Dengan mantan wakil presiden BCCI – dan kemudian komisaris IPL – Lalit Modi di pucuk pimpinan, IMG naik kereta liga T20 sejak dimulainya pada 2007-08, menandatangani kesepakatan tahunan Rs 27 crore untuk jangka waktu 10 tahun.
Pada tahun 2009, ketika IPL dialihkan ke Afrika Selatan – karena pemilihan umum di India – BCCI, lagi-lagi dengan Modi di garis depan, memutuskan untuk menaikkan kontrak tahunan IMG menjadi Rs 33 crore sebelum mengerjakannya kembali menjadi Rs 28 crore per tahun .

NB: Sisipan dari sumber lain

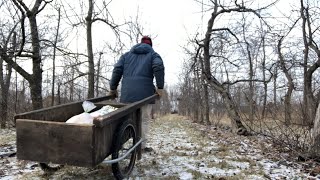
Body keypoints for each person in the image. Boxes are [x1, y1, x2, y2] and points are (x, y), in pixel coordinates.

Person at [109, 36, 165, 152]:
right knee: (143, 119)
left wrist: (113, 88)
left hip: (127, 94)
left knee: (126, 120)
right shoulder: (153, 55)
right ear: (150, 45)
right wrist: (160, 87)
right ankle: (141, 146)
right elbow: (158, 66)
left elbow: (117, 69)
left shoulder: (126, 56)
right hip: (145, 95)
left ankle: (121, 144)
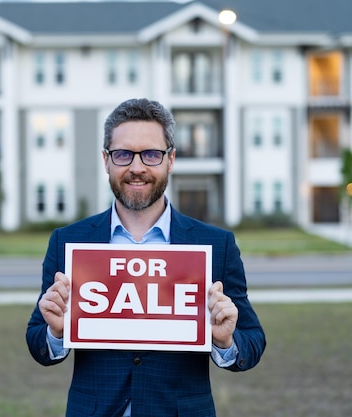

Pada 2017, BCCI memberi IMG kenaikan 40% sambil memperbarui kesepakatan untuk lima tahun lagi (menambahkan sekitar Rs 12 cr per tahun ke kitty).
Wakil presiden senior dan kepala pemasaran IMG, Catherine Simpson, telah keluar dari posisinya bulan lalu dan mereka yang tahu mengatakan “tulisan itu ada di dinding sejak dia keluar”.
Simpson belajar untuk keluar dari perusahaan karena perbedaannya dengan BCCI yang telah berkembang pesat selama bertahun-tahun.
Eksekutif senior seperti Andrew Wildblood – yang berada di garis depan kemitraan pada 2007-08 dengan Modi sebagai pimpinan; Peter Griffith – yang keluar dari IMG dan pengaturan BCCI-IPL pada tahun 2015 untuk bergabung dengan National Football League (NFL) yang berbasis di AS sebagai kepala operasionalnya; John Loffhagen – pengacara senior dengan pengalaman dalam acara olahraga, yang sekarang bekerja sebagai konsultan independen; dan Simpson – yang terbaru di antara para eksekutif yang bekerja dengan IPL semuanya telah meninggalkan gedung sekarang.
“Hubungan terus berayun dari manis menjadi asam sesekali, seperti pengaturan profesional mana pun. Mereka adalah individu-individu yang berkualifikasi, tetapi setiap perjalanan harus berakhir. Yang ini juga sudah sampai pada kesimpulannya, ”demikian sumber BCCI mengatakannya.
Pada tahun 2010, saat BCCI sibuk menghentikan Modi dari ekosistem dan IPL, peran IMG – di bawah Wildblood – juga tetap berada di bawah pemindai, terutama untuk biaya yang lumayan besar yang dibayarkan dewan kriket kepada perusahaan yang berbasis di Inggris itu.
“Saat itu sedang dilakukan renegosiasi, dan IMG bertahan,” kenang mantan pengurus BCCI ini.
Sekarang, dewan sedang mencari untuk menempatkan tim eksekutif yang memenuhi syarat untuk menjalankan pertunjukan tersebut karena edisi ke-14 dari IPL semakin dekat. “Ada banyak waktu.
Semuanya akan berjalan sama, ”sumber menambahkan.